Harmony

Sunday was a lot of fun. I went with the choir from Southport Christian Church (Disciples of Christ), where Debbie and I attend, to a choral festival at East 91st Street Christian Church (E91) with eight other choirs.

It was a marvelous afternoon rehearsal and evening concert. Each choir sang one piece, then all nine choirs joined with the Covenant Orchestra from E91 for five more pieces.  The combined choir numbered about three hundred.

Shockley Flick, director of the choir from E91, in introducing the evening’s program, said that if we talked a while, we would pretty soon see our doctrinal differences.  He was right.  My guess is that we could have gotten into some spirited discussions.

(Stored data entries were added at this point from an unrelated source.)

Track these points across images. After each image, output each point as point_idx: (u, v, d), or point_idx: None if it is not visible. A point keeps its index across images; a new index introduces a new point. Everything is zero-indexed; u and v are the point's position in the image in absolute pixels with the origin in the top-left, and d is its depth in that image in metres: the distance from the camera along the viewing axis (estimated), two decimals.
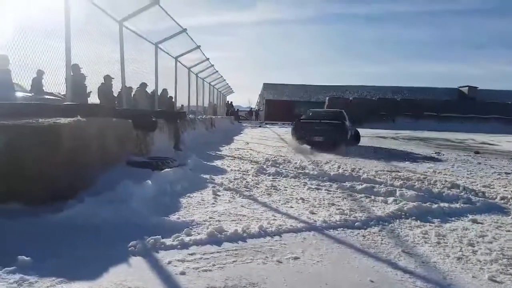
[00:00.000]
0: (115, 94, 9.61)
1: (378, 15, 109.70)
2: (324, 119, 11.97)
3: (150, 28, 9.54)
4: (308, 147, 10.51)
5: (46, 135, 3.73)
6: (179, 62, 13.29)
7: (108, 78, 8.86)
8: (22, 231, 3.02)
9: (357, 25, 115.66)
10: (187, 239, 2.99)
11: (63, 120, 4.09)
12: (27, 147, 3.62)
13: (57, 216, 3.33)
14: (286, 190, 5.11)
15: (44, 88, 7.40)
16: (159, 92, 11.81)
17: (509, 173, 7.32)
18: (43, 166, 3.66)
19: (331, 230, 3.42)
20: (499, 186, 5.91)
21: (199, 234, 3.12)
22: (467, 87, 51.52)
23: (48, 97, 7.42)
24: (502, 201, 4.82)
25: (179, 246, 2.87)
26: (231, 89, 31.97)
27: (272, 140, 15.02)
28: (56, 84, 6.45)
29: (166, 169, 5.31)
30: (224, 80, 25.45)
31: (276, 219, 3.65)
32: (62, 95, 7.15)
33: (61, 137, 3.89)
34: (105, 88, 8.99)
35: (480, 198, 4.88)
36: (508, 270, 2.65)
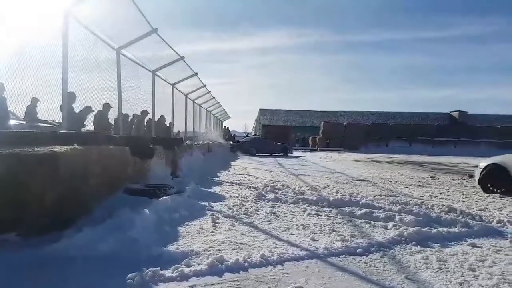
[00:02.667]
0: (111, 121, 9.62)
1: (371, 44, 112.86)
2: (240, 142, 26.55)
3: (147, 56, 9.68)
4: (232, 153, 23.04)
5: (43, 164, 3.70)
6: (176, 88, 13.42)
7: (106, 106, 8.86)
8: (18, 263, 2.96)
9: (351, 53, 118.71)
10: (186, 270, 2.92)
11: (59, 149, 4.06)
12: (24, 176, 3.58)
13: (54, 247, 3.26)
14: (286, 216, 5.08)
15: (38, 115, 7.38)
16: (156, 118, 11.86)
17: (503, 197, 7.35)
18: (40, 195, 3.61)
19: (333, 257, 3.39)
20: (495, 209, 5.95)
21: (199, 264, 3.06)
22: (457, 112, 52.60)
23: (43, 124, 7.39)
24: (499, 224, 4.85)
25: (178, 278, 2.80)
26: (227, 114, 32.21)
27: (269, 165, 15.05)
28: (50, 111, 6.45)
29: (164, 197, 5.27)
30: (221, 106, 25.71)
31: (277, 247, 3.61)
32: (56, 122, 7.14)
33: (58, 166, 3.85)
34: (100, 116, 8.98)
35: (477, 222, 4.89)
36: None
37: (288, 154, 25.03)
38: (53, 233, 3.55)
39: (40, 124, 7.37)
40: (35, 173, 3.62)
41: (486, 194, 7.69)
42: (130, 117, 10.95)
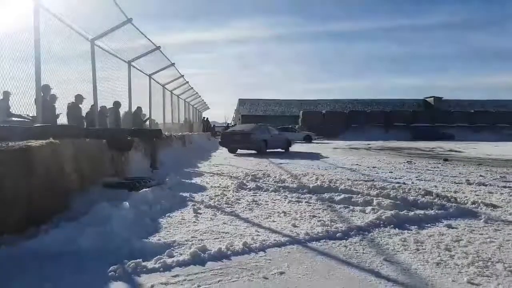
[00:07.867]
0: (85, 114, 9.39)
1: (347, 33, 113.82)
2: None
3: (123, 47, 9.46)
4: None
5: (18, 158, 3.60)
6: (153, 79, 13.20)
7: (79, 98, 8.62)
8: None
9: (328, 42, 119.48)
10: (169, 260, 2.92)
11: (35, 143, 3.95)
12: None
13: (31, 243, 3.18)
14: (268, 204, 5.11)
15: (11, 110, 7.13)
16: (133, 110, 11.65)
17: (477, 178, 7.62)
18: (15, 191, 3.51)
19: (314, 242, 3.45)
20: (469, 191, 6.14)
21: (181, 254, 3.06)
22: (432, 98, 53.79)
23: (16, 119, 7.16)
24: (473, 206, 5.00)
25: (161, 269, 2.80)
26: (206, 105, 31.98)
27: (249, 155, 15.06)
28: (24, 105, 6.23)
29: (144, 189, 5.22)
30: (200, 96, 25.49)
31: (259, 234, 3.64)
32: (30, 116, 6.93)
33: (34, 160, 3.76)
34: (73, 108, 8.72)
35: (453, 204, 5.02)
36: (484, 272, 2.75)
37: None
38: (30, 229, 3.47)
39: (13, 118, 7.13)
40: (10, 168, 3.51)
41: (461, 177, 7.94)
42: (107, 110, 10.71)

But that night wasn’t about debating the finer points of theology or doctrine. It was about music and worship. It was about harmony. It was about being in tune with each other. It was as much about listening to the whole as it was about singing each individual part. All of those individual parts united in a common goal of worship through sound, tone and word. Theologically diverse as we might have been, for that night we were one church.

If you ask me, when the church is singing, it becomes truly one. My tribe of Christians is the Disciples of Christ. We come out of the same reform movement as the Churches of Christ, churches that do not use instrumental music in worship, and in a way, I think they’re really on to something.

In the Churches of Christ they sing, and they sing well. They sing in four-part harmony. Each person has their part to carry, but it’s the unity of the group as they sing that makes it worship.

As I was mulling this piece, I happened upon a video clip from Avon Christian Church, the same church that hosted Patchwork and I during a stop on the Tenderness Tour. Carolyn Scanlan, pastor to the congregation, and three other women from the church join together on a four-part a capella piece. You can watch the video on YouTube. (And yes, it was Super Bowl Sunday.)

Watch how the harmony, the working together, elevates the sense of worship as they move through the piece. Each individual part is important, but it becomes worship as the parts come together and depend on each other to build the whole.

Thomas Campbell said, “The church of Jesus Christ on earth is essentially, intentionally and constitutionally one.” I think he knew that the church needed to sing.